■ Exercise objective ■
Will you return, word for word, only the lines from the top of the data below down to and including the one with "text_box [593, 489, 696, 588]"?

━━━━━ Input material

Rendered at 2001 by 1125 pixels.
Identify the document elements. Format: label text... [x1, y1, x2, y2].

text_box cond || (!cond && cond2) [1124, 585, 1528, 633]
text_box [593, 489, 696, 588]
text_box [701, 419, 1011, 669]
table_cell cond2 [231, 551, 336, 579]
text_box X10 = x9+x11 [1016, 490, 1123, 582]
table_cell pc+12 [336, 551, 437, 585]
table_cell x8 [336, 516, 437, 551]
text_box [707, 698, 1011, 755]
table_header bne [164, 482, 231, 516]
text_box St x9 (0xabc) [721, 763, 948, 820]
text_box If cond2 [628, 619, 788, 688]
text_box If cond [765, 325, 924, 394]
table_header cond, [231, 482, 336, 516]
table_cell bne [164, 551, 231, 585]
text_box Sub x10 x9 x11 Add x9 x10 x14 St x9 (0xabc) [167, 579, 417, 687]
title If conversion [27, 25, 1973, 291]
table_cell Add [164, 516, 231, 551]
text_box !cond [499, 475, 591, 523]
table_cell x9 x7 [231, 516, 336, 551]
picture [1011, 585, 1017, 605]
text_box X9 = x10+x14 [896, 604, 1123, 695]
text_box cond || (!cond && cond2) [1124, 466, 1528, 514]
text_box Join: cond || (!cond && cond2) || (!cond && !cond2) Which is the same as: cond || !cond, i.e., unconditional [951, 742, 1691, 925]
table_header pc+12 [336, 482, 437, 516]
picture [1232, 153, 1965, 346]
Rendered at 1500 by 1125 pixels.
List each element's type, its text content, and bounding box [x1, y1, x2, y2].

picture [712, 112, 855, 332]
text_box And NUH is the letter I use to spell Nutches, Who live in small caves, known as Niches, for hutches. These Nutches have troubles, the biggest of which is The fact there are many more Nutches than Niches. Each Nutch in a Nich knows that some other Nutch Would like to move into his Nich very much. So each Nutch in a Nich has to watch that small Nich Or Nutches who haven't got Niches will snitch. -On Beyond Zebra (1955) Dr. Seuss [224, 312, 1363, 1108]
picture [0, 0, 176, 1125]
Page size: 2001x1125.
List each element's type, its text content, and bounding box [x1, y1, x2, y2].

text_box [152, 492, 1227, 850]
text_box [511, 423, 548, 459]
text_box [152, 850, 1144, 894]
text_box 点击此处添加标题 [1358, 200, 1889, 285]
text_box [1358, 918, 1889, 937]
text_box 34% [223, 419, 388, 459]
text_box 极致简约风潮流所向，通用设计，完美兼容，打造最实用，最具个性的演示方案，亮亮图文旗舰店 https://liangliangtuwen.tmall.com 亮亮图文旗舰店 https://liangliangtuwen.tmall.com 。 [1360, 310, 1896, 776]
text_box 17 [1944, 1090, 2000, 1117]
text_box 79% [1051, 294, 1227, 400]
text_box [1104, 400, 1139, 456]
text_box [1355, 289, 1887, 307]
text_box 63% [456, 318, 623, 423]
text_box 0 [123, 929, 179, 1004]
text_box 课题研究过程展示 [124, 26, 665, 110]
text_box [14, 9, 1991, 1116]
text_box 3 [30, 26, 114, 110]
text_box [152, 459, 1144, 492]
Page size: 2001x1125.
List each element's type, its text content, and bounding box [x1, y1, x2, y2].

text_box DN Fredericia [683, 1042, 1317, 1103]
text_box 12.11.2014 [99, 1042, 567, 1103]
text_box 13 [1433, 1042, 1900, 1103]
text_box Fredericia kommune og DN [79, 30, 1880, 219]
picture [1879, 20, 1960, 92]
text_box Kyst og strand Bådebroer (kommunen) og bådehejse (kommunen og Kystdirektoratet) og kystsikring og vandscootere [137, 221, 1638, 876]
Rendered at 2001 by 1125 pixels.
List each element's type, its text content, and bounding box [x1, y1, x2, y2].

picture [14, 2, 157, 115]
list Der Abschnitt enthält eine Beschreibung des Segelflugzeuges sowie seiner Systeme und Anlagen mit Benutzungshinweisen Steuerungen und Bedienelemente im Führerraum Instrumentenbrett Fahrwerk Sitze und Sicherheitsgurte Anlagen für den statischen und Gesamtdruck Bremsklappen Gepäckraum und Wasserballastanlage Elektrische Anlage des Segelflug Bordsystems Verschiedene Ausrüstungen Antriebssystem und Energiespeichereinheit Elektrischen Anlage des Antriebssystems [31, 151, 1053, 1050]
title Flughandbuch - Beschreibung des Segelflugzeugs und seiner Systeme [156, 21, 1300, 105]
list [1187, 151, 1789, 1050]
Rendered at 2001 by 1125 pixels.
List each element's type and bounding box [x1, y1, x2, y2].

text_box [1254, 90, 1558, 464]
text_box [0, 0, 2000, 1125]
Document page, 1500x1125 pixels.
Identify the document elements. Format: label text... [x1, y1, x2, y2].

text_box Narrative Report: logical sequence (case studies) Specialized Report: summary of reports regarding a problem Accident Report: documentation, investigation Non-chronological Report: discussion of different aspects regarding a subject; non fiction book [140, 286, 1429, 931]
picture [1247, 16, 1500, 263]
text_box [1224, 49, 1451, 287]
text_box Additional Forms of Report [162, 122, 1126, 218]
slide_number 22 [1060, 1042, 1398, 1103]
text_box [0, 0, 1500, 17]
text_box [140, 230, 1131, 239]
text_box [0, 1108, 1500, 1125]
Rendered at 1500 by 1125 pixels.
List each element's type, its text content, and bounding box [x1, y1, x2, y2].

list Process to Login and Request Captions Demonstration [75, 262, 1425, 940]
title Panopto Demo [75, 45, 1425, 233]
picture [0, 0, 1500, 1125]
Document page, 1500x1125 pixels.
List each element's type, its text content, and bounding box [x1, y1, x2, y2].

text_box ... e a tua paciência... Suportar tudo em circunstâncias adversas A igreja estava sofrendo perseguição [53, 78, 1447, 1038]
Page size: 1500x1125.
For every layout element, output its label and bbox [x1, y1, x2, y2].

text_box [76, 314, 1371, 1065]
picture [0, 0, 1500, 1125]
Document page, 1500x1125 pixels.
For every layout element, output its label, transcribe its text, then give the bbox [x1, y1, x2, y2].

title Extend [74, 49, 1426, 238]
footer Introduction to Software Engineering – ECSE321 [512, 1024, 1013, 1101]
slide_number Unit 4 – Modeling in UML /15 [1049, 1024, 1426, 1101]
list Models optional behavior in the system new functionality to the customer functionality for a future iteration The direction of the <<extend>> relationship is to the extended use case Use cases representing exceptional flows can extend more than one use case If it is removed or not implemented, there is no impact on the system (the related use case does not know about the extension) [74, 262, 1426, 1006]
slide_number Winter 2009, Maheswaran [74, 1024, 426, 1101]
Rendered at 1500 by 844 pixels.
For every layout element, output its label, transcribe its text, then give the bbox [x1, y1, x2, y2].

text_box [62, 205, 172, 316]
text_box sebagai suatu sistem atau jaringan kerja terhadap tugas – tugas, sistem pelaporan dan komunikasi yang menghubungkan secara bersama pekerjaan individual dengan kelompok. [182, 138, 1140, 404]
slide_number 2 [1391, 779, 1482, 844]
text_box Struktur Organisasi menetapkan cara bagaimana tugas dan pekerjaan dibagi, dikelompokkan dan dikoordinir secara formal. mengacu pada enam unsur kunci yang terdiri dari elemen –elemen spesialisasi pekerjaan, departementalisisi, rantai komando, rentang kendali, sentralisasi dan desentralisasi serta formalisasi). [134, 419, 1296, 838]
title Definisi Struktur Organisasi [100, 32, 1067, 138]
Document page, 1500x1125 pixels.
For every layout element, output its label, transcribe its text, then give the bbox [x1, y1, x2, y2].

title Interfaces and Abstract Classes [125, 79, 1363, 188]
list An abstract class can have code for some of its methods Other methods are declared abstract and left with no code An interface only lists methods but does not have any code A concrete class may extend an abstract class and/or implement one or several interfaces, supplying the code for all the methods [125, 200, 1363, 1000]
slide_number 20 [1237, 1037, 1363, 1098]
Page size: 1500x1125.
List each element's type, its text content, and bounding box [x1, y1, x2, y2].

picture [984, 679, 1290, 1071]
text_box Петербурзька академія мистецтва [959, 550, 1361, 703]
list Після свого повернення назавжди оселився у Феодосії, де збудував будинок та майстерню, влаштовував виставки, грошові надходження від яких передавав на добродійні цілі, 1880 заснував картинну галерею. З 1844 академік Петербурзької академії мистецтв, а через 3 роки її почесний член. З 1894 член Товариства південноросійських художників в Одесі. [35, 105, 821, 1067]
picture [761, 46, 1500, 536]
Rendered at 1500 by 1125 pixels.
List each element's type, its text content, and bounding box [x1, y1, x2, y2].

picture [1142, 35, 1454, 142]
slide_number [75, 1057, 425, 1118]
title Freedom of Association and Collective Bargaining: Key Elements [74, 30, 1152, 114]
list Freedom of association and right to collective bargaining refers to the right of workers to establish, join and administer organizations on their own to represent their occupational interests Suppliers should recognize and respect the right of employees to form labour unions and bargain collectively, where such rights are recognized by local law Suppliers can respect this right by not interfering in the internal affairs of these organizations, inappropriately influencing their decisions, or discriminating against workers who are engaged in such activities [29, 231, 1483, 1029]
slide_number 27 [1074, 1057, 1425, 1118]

━━━━━━━━━━

■ Exercise response ■
Rendered at 2001 by 1125 pixels.
Identify the document elements. Format: label text... [x1, y1, x2, y2].

text_box cond || (!cond && cond2) [1124, 585, 1528, 633]
text_box [593, 489, 696, 588]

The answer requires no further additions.